New regulatory filings from Dell Technologies are drawing attention after investors highlighted figures suggesting the company may not be finished with workforce reductions.
According to a post circulating on X, Dell’s latest filing indicates that additional layoffs could be on the horizon following significant job cuts reported earlier this year.
READ: Dell shrinks workforce by 10% in fiscal 2026, annual reports show (March 17, 2026)
The post stated:
“$DELL NEW SEC FILING SHOWS MORE LAYOFFS ARE COMING
In March we reported Dell quietly cut 11,000 jobs. The new 10-Q covers the 13 weeks after that. It sped up.
$227M spent on severance in 13 weeks, up 75% from a year ago. $242M is already set aside for severance not yet paid.”
The discussion stems from Dell’s latest Form 10-Q, filed June 9, which provides an update on the company’s financial performance and operational outlook. The filing shows Dell recorded $227 million in severance-related expenses during a recent 13-week period. The amount represents a sharp increase from the same period a year earlier.
The company also disclosed that an additional $242 million has been reserved for future severance payments, a figure that has fueled speculation that more workforce reductions could be ahead.
The filing follows reports that Dell eliminated roughly 11,000 positions earlier in the fiscal year as the technology giant continued efforts to streamline operations and reallocate resources toward faster-growing segments of its business.
Alongside the quarterly report, several insider-related filings were submitted to the U.S. Securities and Exchange Commission.

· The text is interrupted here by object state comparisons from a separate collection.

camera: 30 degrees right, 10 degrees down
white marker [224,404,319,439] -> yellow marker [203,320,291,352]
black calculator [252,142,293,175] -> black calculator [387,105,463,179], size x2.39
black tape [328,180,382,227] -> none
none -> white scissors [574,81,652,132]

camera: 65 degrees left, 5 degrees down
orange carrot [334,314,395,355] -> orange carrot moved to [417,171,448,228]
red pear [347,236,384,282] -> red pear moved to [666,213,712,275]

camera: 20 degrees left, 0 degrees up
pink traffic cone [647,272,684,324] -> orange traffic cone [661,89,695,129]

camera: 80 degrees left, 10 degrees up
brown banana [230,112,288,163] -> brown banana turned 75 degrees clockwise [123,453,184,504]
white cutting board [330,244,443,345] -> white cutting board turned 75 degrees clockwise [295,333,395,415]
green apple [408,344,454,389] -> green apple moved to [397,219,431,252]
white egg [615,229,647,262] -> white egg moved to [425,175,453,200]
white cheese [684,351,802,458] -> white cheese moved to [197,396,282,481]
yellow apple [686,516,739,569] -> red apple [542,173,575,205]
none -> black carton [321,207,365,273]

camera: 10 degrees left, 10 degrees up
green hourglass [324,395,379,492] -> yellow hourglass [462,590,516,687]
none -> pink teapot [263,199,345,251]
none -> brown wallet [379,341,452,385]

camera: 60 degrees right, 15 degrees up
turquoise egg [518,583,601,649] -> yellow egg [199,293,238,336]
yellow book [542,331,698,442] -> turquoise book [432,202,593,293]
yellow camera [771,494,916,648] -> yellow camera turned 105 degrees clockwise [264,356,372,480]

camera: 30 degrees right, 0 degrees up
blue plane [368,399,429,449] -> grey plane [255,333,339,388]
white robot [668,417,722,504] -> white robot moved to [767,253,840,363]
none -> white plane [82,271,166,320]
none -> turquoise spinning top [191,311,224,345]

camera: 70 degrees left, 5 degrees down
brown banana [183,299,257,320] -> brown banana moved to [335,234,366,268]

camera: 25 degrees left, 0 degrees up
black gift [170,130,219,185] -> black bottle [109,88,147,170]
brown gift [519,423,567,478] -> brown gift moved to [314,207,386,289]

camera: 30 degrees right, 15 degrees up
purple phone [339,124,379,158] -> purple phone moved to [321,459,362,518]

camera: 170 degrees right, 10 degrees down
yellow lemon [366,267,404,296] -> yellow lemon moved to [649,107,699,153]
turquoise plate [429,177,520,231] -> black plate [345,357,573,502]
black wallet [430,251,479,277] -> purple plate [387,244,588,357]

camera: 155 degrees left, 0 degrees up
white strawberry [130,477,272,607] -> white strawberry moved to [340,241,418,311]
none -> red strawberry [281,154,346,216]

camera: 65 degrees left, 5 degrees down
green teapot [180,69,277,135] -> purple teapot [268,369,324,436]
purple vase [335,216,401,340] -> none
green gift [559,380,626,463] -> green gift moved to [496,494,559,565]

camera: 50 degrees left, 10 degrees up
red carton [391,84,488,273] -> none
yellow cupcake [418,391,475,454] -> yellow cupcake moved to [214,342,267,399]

Forms 4 and 144, filed on June 8, disclosed changes in beneficial ownership and planned sales of restricted stock by company executives. Another Form 4 filed on June 9 by Silver Lake Group detailed a transaction involving Dell’s Class C common stock.
The workforce-related disclosures come as Dell experiences rapid growth in its artificial intelligence and infrastructure businesses. The company reported that revenue from its data center operations surged 181% year over year to $29 billion. Much of that growth was driven by demand for AI-focused servers, where revenue increased 757%, underscoring the industry’s ongoing investment in AI computing infrastructure.
READ: Dell shrinks workforce by 10% in fiscal 2026, annual reports show (March 17, 2026)
While the filing does not explicitly announce additional layoffs, the size of Dell’s severance spending and the substantial reserve set aside for future payments have prompted renewed scrutiny from investors and market observers. The company has not publicly detailed any new workforce reduction plans beyond the restructuring activities already disclosed.
As Dell continues to expand its AI and data center operations, the latest SEC filings showcase the balancing act many technology companies face as they invest aggressively in high-growth sectors while reshaping their workforce to support those priorities.